Additional metadata is persisted
Yes, it will take additional space in your database, but it’s the sacrifice we’re ready for. Event’s metadata
along with standard information will store information about types
:
{
"types": {
"data": {
"boolean": ["Symbol","TrueClass"],
"nothing": ["Symbol","NilClass"],
"string": ["Symbol","String"],
"symbol": ["Symbol","Symbol"],
"int": ["Symbol","Integer"],
"float": ["Symbol","Float"],
"big_decimal": ["Symbol","BigDecimal"],
"array": ["Symbol",["Integer","Integer","Integer"]],
"hash": ["Symbol",{"foo":["Symbol","Symbol"]}],
"date": ["Symbol","Date"],
"time" :["Symbol","Time"],
"active_support_time_with_zone": ["Symbol","ActiveSupport::TimeWithZone"]
},
"metadata":{
"correlation_id":["Symbol","String"]
}
}
First element in the array represents type of the key, the other one — value’s.

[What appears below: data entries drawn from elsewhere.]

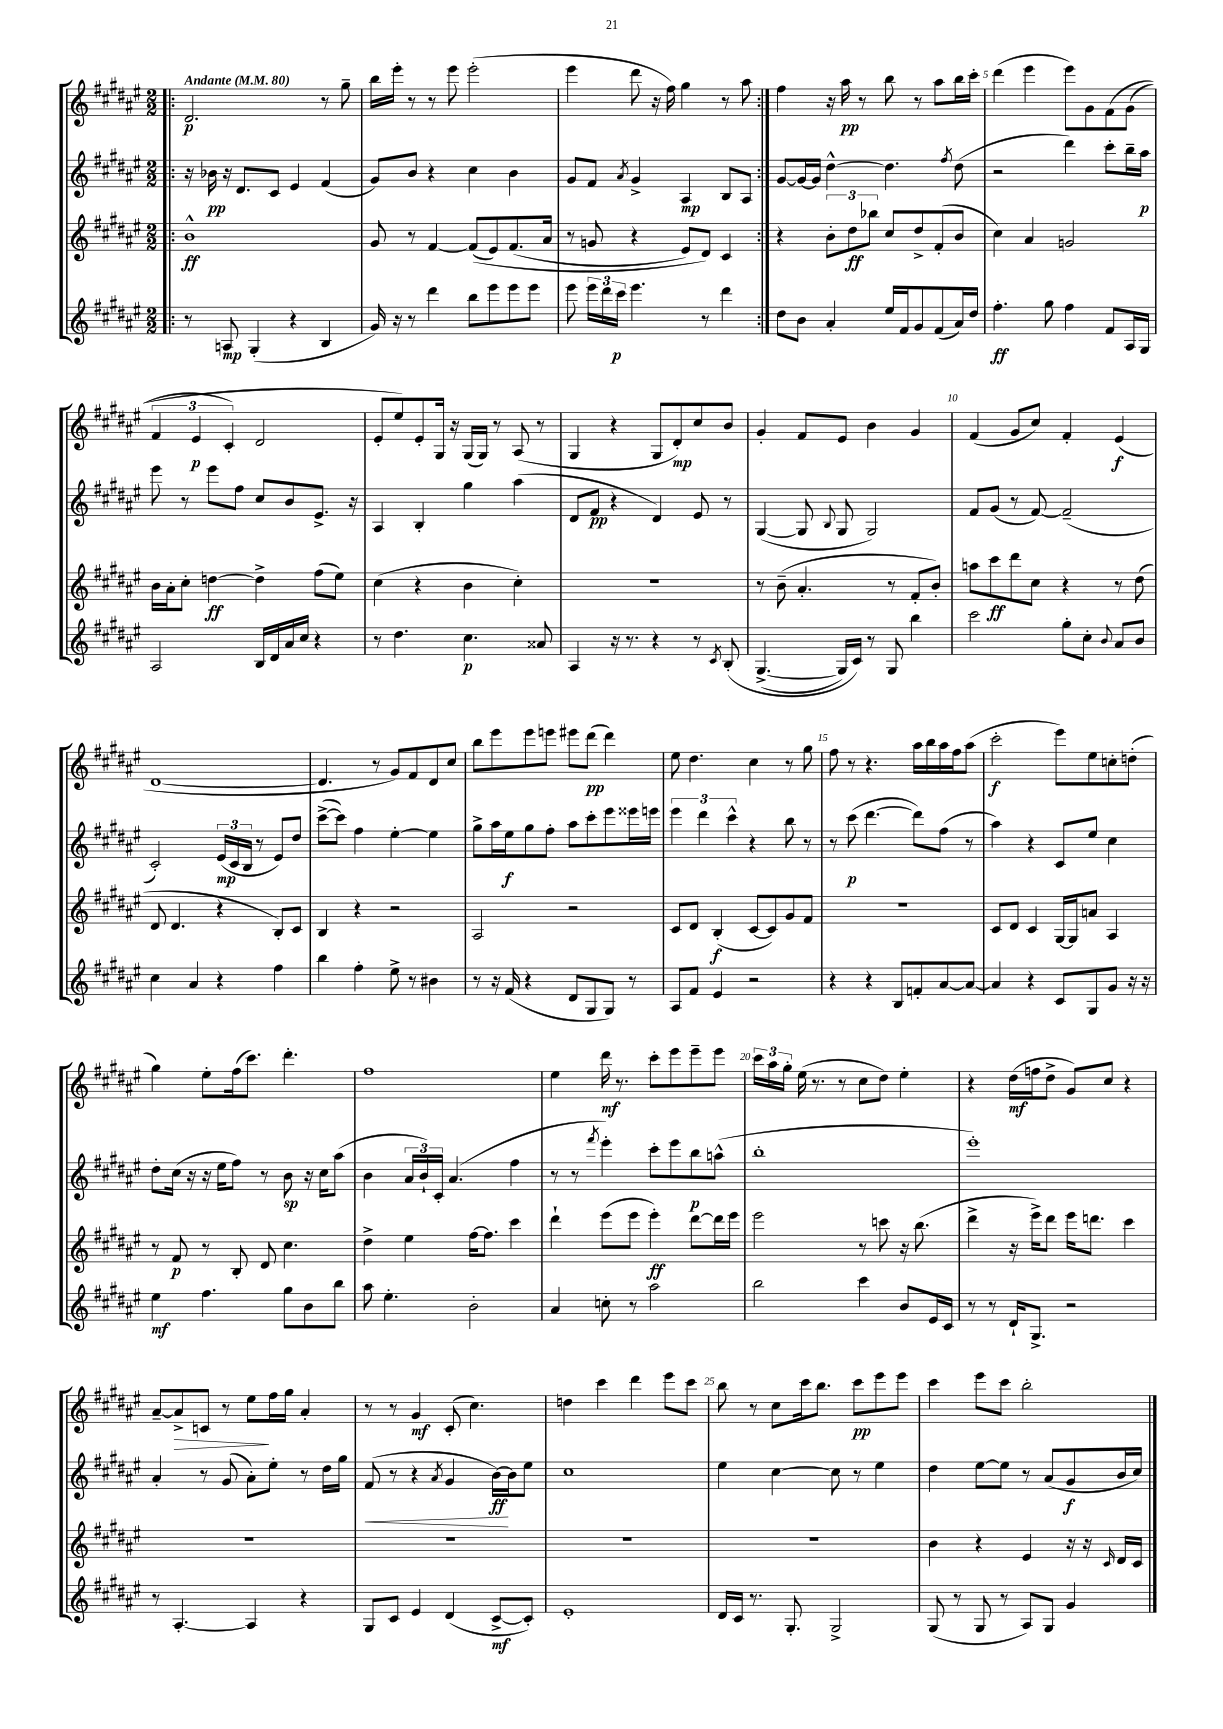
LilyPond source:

<<
\new StaffGroup <<
\new Staff = "s0" {
    \clef treble \key fis \major \numericTimeSignature \time 2/2 \tempo "Andante" 4 = 80
    \autoBeamOff \repeat volta 2 { \bar ".|:" dis'2.\p r8 gis''8-- |
    b''16[ eis'''16]-. r8 r8 eis'''8 eis'''2-.( |
    eis'''4 dis'''8 r16 fis''16) gis''4 r8 ais''8 | }
    fis''4 r16 ais''16\pp r8 b''8 r8 ais''8[ b''16 cis'''16]-. |
    dis'''4( eis'''4 eis'''8[) gis'8 fis'8\( gis'8]( |
    \tuplet 3/2 { fis'4 eis'4\p cis'4-.) } dis'2 |
    eis'8[-. eis''8\) eis'8-. gis16] r16 gis16[( gis16]) r8 ais8( r8 |
    gis4 r4 gis8[ dis'8-.\mp) cis''8 b'8] |
    gis'4-. fis'8[ eis'8] b'4 gis'4 |
    fis'4( gis'8[ cis''8]) fis'4-. eis'4\f( |
    dis'1~ |
    dis'4. r8 gis'8[) fis'8 dis'8 cis''8] |
    b''8[ eis'''8 eis'''8 e'''8] eis'''8[ dis'''8]\pp( dis'''4) |
    eis''8 dis''4. cis''4 r8 gis''8 |
    fis''8 r8 r4. ais''16[ b''16 ais''16 fis''16 ais''8]( |
    cis'''2-.\f eis'''8[) eis''8 c''8-. d''8]-.( |
    gis''4) eis''8[-. fis''16( cis'''8.]) dis'''4.-. |
    fis''1 |
    eis''4 dis'''16\mf r8. cis'''8[-. eis'''8 eis'''8-- eis'''8] |
    \tuplet 3/2 { cis'''16[ ais''16 gis''16]-. } eis''16( r8. r8 cis''8[ dis''8]) eis''4-. |
    r4 dis''16[\mf( f''16 dis''8]-> gis'8[) cis''8] r4 |
    ais'8[~-- ais'8->\> c'8] r8 eis''8[\! fis''16 gis''16] ais'4-. |
    r8 r8 gis'4\mf cis'8-.( cis''4.) |
    d''4 cis'''4 dis'''4 eis'''8[ cis'''8] |
    b''8 r8 cis''8[ cis'''16 b''8.] cis'''8[\pp eis'''8 eis'''8] |
    cis'''4 eis'''8[ cis'''8] b''2-. \bar "|." |
}
\new Staff = "s1" {
    \clef treble \key fis \major \numericTimeSignature \time 2/2
    \autoBeamOff \repeat volta 2 { \bar ".|:" r16 bes'16\pp r16 dis'8.[ cis'8] eis'4 fis'4( |
    gis'8[) b'8] r4 cis''4 b'4 |
    gis'8[ fis'8] \acciaccatura { ais'8 } gis'4-> ais4\mp b8[ ais8] | }
    gis'8[~ gis'16~ gis'16] dis''4~-^ dis''4. \acciaccatura { fis''8 } dis''8( |
    r2 dis'''4) cis'''8[-. b''16-- ais''16]\p |
    eis'''8 r8 eis'''8[ fis''8] cis''8[ b'8 eis'8.]-> r16 |
    ais4 b4-. gis''4 ais''4( |
    dis'8[ fis'8]\pp r4 dis'4) eis'8 r8 |
    gis4~( gis8 \appoggiatura { b8 } gis8 gis2) |
    fis'8[ gis'8]( r8 fis'8~) fis'2--( |
    cis'2-.) \tuplet 3/2 { eis'16[\mp( cis'16 b16] } r8 eis'8[) dis''8] |
    cis'''8[~->( cis'''8]) fis''4 eis''4~-. eis''4 |
    gis''8[-> ais''16 eis''16\f gis''8 fis''8]-. ais''8[ cis'''8-. eis'''8 eisis'''16 e'''16] |
    \tuplet 3/2 { eis'''4 dis'''4 cis'''4-^ } r4 b''8 r8 |
    r8 cis'''8\p( dis'''4.~ dis'''8[) fis''8]( r8 |
    ais''4) r4 cis'8[ eis''8] cis''4 |
    dis''8[-. cis''16]( r16 r16 eis''16[ fis''8]) r8 b'8\sp r16 cis''16[ ais''8]( |
    b'4 \tuplet 3/2 { ais'16[ b'16-!) cis'16]-. } ais'4.( fis''4 |
    r8 r8 \acciaccatura { fis'''8 } eis'''4-.) cis'''8[-. eis'''8 b''8\p a''8]-^( |
    b''1-. |
    eis'''1-.) |
    ais'4-. r8 gis'8( ais'8[-.) eis''8]-. r8 dis''16[ gis''16] |
    fis'8\<( r8 r4 \acciaccatura { ais'8 } gis'4 b'16[~\ff\!) b'16 eis''8] |
    cis''1 |
    eis''4 cis''4~ cis''8 r8 eis''4 |
    dis''4 eis''8[~ eis''8] r8 ais'8[( gis'8\f b'16 cis''16]) \bar "|." |
}
\new Staff = "s2" {
    \clef treble \key fis \major \numericTimeSignature \time 2/2
    \autoBeamOff \repeat volta 2 { \bar ".|:" b'1-^\ff |
    gis'8 r8 fis'4~ fis'8[(\( eis'8) fis'8.( ais'16] |
    r8 g'8 r4 eis'8[) dis'8]\) cis'4 | }
    r4 \tuplet 3/2 { b'8[-. dis''8\ff bes''8] } cis''8[ dis''8-> fis'8-.( b'8] |
    cis''4) ais'4 g'2 |
    b'16[ ais'16-. cis''8]-. d''4~\ff d''4-> fis''8[( eis''8]) |
    cis''4( r4 b'4 cis''4-.) |
    r1 |
    r8 b'8--( ais'4.-. r8 fis'8[-. b'8]-.) |
    a''8[ cis'''8\ff dis'''8 cis''8] r4 r8 dis''8( |
    dis'8 dis'4. r4 b8[-.) cis'8] |
    b4 r4 r2 |
    ais2 r2 |
    cis'8[ dis'8] b4-.\f( cis'8[~ cis'8) gis'8 fis'8] |
    R1 |
    cis'8[ dis'8] cis'4 gis16[~ gis16 a'8] ais4 |
    r8 fis'8\p r8 b8-. dis'8 cis''4. |
    dis''4-> eis''4 fis''16[~ fis''8.] cis'''4 |
    dis'''4-! eis'''8[( eis'''8] eis'''4-.\ff) dis'''8[~ dis'''16 eis'''16] |
    eis'''2 r8 c'''8 r16 b''8.( |
    dis'''4-> r16 eis'''16[->) dis'''8] eis'''16[ d'''8.] cis'''4 |
    R1 |
    R1 |
    R1 |
    R1 |
    b'4 r4 eis'4 r16 r16 \grace { cis'16 } dis'16[ cis'16] \bar "|." |
}
\new Staff = "s3" {
    \clef treble \key fis \major \numericTimeSignature \time 2/2
    \autoBeamOff \repeat volta 2 { \bar ".|:" r8 a8\mp gis4-.( r4 b4 |
    gis'16) r16 r8 dis'''4 b''8[ eis'''8 eis'''8 eis'''8] |
    eis'''8 \tuplet 3/2 { eis'''16[ dis'''16 cis'''16]\p } eis'''4. r8 dis'''4 | }
    dis''8[ b'8] ais'4-. eis''16[ fis'16 gis'8 fis'8( ais'16) dis''16] |
    fis''4.-.\ff gis''8 fis''4 fis'8[ ais16 gis16] |
    ais2 b16[ dis'16 ais'16 cis''16] r4 |
    r8 dis''4. cis''4.\p aisis'8 |
    ais4 r16 r8. r4 r8 \acciaccatura { cis'8 } b8-.\( |
    gis4.~->( gis16[) cis'16]\) r8 gis8 b''4 |
    cis'''2 gis''8[-. cis''8]-. \appoggiatura { b'8 } ais'8[ b'8] |
    cis''4 ais'4 r4 fis''4 |
    b''4 fis''4-. eis''8-> r8 bis'4 |
    r8 r16 fis'16( r4 dis'8[ gis8 gis8]) r8 |
    ais8[ fis'8] eis'4 r2 |
    r4 r4 b8[ f'8-. ais'8~ ais'8]~ |
    ais'4 r4 cis'8[ gis8 gis'8] r16 r16 |
    eis''4\mf fis''4. gis''8[ b'8 b''8] |
    ais''8 eis''4.-. b'2-. |
    ais'4 c''8-. r8 ais''2 |
    b''2 cis'''4 b'8[ eis'16 cis'16] |
    r8 r8 dis'16[-! gis8.]-> r2 |
    r8 ais4.~-. ais4 r4 |
    gis8[ cis'8] eis'4 dis'4( cis'8[~->\mf cis'8]-.) |
    eis'1-. |
    dis'16[ cis'16] r8. gis8.-. gis2-> |
    gis8( r8 gis8 r8 ais8[) gis8] gis'4 \bar "|." |
}
>>
>>
\layout { \context { \Score \override BarNumber.break-visibility = ##(#f #t #t) barNumberVisibility = #(every-nth-bar-number-visible 5) } }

This is completely transparent operation, you won’t see this data when reading event in your console:
irb(main):021:0> event_store.read.last
RubyEventStore::ActiveRecord::Event Load (1.3ms) SELECT "event_store_events".* FROM "event_store_events" ORDER BY "event_store_events"."id" DESC LIMIT $1 [["LIMIT", 1]]
=>
#<OopsIDidItAgain:0x000000011265f7d0
@data=
{:int=>123,
:date=>Fri, 27 Jan 2023,
:hash=>{:foo=>:bar},
:time=>2023-01-27 18:23:58.607724 +0100,
:array=>[1, 2, 3],
:float=>1.23,
:string=>"hello",
:symbol=>:baz,
:boolean=>true,
:nothing=>nil,
:big_decimal=>0.123e1,
:active_support_time_with_zone=>Fri, 27 Jan 2023 17:23:58.607731000 UTC +00:00},
@event_id="df6c5c48-06da-47ff-90ae-1b76eb6ceeaf",
@metadata=
#<RubyEventStore::Metadata:0x000000011265f780
@h=
{:correlation_id=>"d55c851d-97e8-4dc4-880c-cafcea3e9c49",
:timestamp=>2023-01-27 17:24:29.831713 UTC,
:valid_at=>2023-01-27 17:24:29.831713 UTC}>>
nor in the Browser.
Summary
Running on JSONClient
with PreserveTypes
provides seamless type handling. It removes all the disadvantages which using JSON brought as compared to YAML serialization within binary column. It opens new possibilities like ability to query events’ data
and metadata
via SQL interface and RES interface in the future. It’s also a nice alternative to event schemas used solely for type casting which can be sometimes slow.